16

2K 70 0
                                    

Belasan hingga puluhan bulan hingga terhitung tahun keenam sejak kepergiannya dari pelarian, sudah Kanaya lalui, segala suka, duka, sulit dan rasa sakit selama kehamilan pertamanya. Berjuang seorang diri, mencoba kuat dan bertahan tanpa sosok yang bisa dirinya jadikan sandaran.

Seorang gadis kecil yang lucu tengah bermain dengan dua kuncir dibagian kanan dan kiri kepalanya. Ia tengah berlarian dengan tangan yang menggenggam tongkat gelembung. Setiap langkahnya akan keluar gelembung bulat dari ujung tongkat tersebut.

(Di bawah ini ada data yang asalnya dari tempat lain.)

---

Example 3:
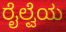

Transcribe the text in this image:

ರೈಲ್ವೆಯ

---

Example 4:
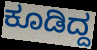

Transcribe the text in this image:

ಕೂಡಿದ್ದ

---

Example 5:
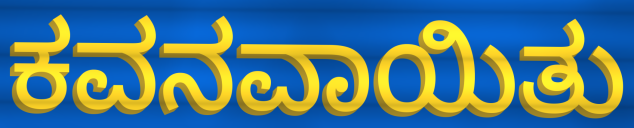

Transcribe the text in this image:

ಕವನವಾಯಿತು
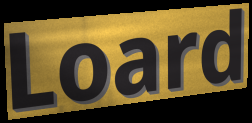
Loard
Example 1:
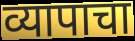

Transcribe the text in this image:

व्यापाचा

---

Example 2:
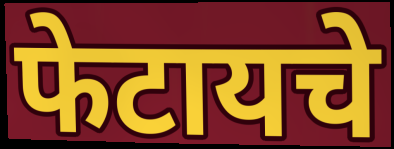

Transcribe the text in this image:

फेटायचे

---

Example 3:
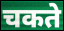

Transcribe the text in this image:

चकते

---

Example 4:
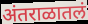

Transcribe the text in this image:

अंतराळातलं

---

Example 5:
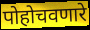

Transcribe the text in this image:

पोहोचवणारे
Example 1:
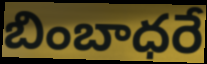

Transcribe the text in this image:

బింబాధరే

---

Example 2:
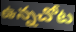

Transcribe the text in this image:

ఉన్నచోట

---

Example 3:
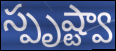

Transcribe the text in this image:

స్పృష్ట్వా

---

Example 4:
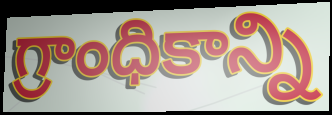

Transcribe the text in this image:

గ్రాంధికాన్ని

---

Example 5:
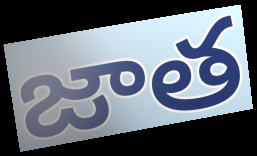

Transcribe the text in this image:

జాత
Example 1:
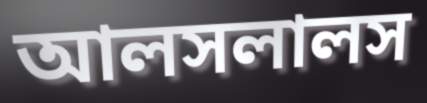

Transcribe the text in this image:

আলসলালস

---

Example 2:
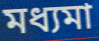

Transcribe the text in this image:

মধ্যমা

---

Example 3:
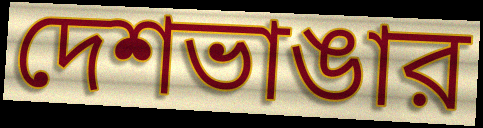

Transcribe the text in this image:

দেশভাঙার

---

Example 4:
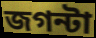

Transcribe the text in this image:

জগন্টা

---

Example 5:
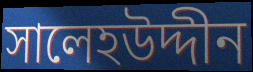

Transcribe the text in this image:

সালেহউদ্দীন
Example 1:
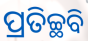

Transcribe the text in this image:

ପ୍ରତିଚ୍ଛବି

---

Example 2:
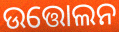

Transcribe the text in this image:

ଉତ୍ତୋଲନ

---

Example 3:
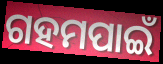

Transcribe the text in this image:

ଗହମପାଇଁ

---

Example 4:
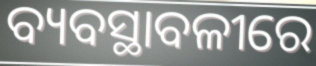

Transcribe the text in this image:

ବ୍ୟବସ୍ଥାବଳୀରେ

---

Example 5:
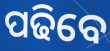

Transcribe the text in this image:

ପଢିବେ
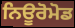
ਨਿਊਰੋਮੋਡ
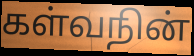
கள்வநின்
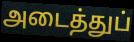
அடைத்துப்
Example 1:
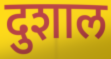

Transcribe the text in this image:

दुशाल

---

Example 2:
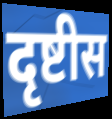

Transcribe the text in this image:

दृष्टीस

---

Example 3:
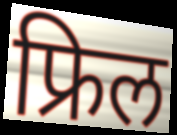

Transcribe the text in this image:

फ्रिल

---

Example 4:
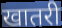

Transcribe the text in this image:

खातरी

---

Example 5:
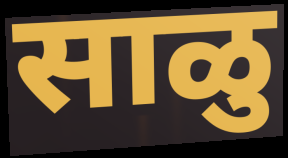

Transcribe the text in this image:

साळु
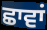
ਛਾਵਾਂ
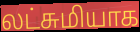
லட்சுமியாக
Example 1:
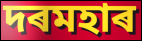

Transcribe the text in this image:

দৰমহাৰ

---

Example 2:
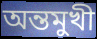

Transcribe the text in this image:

অন্তমুখী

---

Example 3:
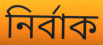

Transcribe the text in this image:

নিৰ্বাক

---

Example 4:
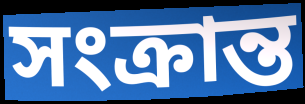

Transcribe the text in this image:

সংক্ৰান্ত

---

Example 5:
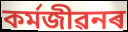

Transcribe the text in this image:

কৰ্মজীৱনৰ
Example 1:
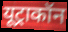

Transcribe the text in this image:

यूट्राकॉन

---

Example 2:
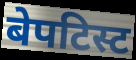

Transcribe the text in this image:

बेपटिस्ट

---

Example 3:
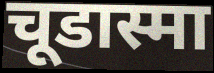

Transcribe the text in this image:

चूडास्मा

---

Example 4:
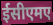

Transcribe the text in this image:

ईसीएमए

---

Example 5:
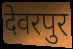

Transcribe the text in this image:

देवरपुर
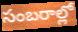
సంబరాల్లో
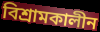
বিশ্রামকালীন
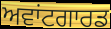
ਅਵਾਂਟਗਾਰਡ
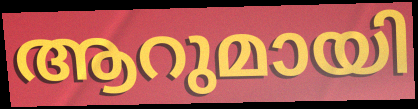
ആറുമായി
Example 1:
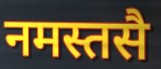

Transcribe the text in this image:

नमस्तसै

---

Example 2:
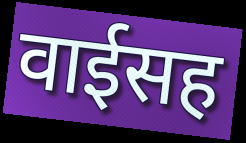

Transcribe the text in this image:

वाईसह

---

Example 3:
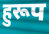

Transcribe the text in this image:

हुरूप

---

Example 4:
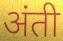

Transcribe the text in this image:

अंती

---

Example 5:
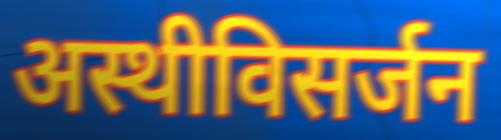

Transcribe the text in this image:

अस्थीविसर्जन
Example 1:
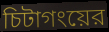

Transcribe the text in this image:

চিটাগংয়ের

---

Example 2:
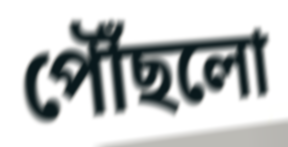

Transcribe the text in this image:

Lucianna Aislin, putri kecilnya kini tengah tertawa lebar. Malaikat kecilnya, bahkan Kanaya merasa baru kemarin melahirkan Luci dan kini anaknya sudah memasuki usia taman kanak-kanak.

"Luci, hati-hati larinya," teriak Kanaya. Ia tengah duduk di kursi taman dengan totebag disebelahnya berisi minuman dan makanan untuk putrinya.

"Baik, Mah!" Sahut Luci dengan memamerkan gigi kelincinya.

Kanaya memang sering mengajak putrinya untuk sekedar quality time dikala dirinya libur seperti sekarang. Ia tak ingin melewatkan masa emas pertumbuhan anaknya. Kanaya juga tak ingin Lucianna merasa sendiri, ia ingin menjadi ibu yang selalu ada untuk putrinya ditengah kesibukannya.

Langkah kaki kecil itu mulai menghampiri Kanaya, keringat terlihat membasahi wajah Lucianna. Kanaya meraih tisu dan mengusap wajah putrinya supaya merasa lebih nyaman.

"Luci, haus." Lucianna duduk disebelah Kanaya, ibunya dengan sigap membuka botol minum dan menyerahkannya pada Lucianna.

"Udah puas mainnya?" Tanya Kanaya. Ia melihat jam yang hampir menunjukkan pukul 10 dan matahari juga sudah mulai panas.

"Udah, Mama mau pulang sekarang?"

"Iya, udah mulai panas juga. Nanti Luci kecil Mama kepanasan." Kanaya mencubit pipi Lucianna dengan gemas. Putrinya hampir mewarisi wajah Killian versi cewek. Bahkan tak menyisakan rupa Kanaya dalam diri Lucianna.

"Mama! Jangan cubit pipi Luci, sakit tau, Luci tau kalo Luci itu cantik tapi gak perlu nyubit pipi juga," rengek Lucianna. Menunjukan kalimat narsisnya, jika seperti ini Kanaya jadi mengingat Killian, pria itu juga sangat narsis perihal wajahnya yang tampan.

"Abisnya Mama gemes banget sama pipi gembul kamu, mana lucu kalo diuyel kayak gini." Kanaya semakin senang menggoda putrinya, ia bahkan menguyel pipi gembul Lucianna. Tindakannya baru terhenti saat Lucianna terlihat akan mengambek padanya

"Maaf, nanti Mama beliin yupi sama susu pisang."

Mendengar dua camilan favoritnya Lucianna terlihat berbinar tak sabar. Ia meraih tangan Kanaya untuk segera beranjak dan menuju minimarket terdekat.

"Ayo kita beli, Mah. Nanti Luci pilih sendiri bentukan yupinya, ya?"

"Slow down sweety. Nanti kamu bisa pilih sendiri yupinya." Kanaya beralih menggandeng tangan Lucianna.

Keduanya melangkah menuju minimarket yang hanya berjarak 200 meter dari taman. Saat memasuki minimarket tersengar sapaan dari pegawai toko.

"Sana buruan pilih, Mama mau ambil susu pisang buat kamu, ingat jangan sembarangan menyentuh dan merusak barang yang dijual, okay?" ucap Kanaya melepas genggaman tangannya.

"Okay, Mama." Lucianna mengangguk mengingat pesan dari Kanaya. Gadis kecil itu kemudian berjalan menuju jajaran rak, mencari tempat yang menyediakan yupi.

Kanaya kemudian berjalan menuju rak pendingin guna mengambil susu pisang dan minuman untuk dirinya sendiri.

***

Langkah Lucianna menyusuri setiap rak, matanya berbinar melihat-lihat dimana letak permen kenyal favoritnya itu.

Hingga tanpa sadar ia menabrak sebuah kaki jenjang, Lucianna terjatuh. Ia tak menangis, kini pandangannya terangkat menemukan seorang pria yang ikut berjongkok, mengecek tubuh kecilnya.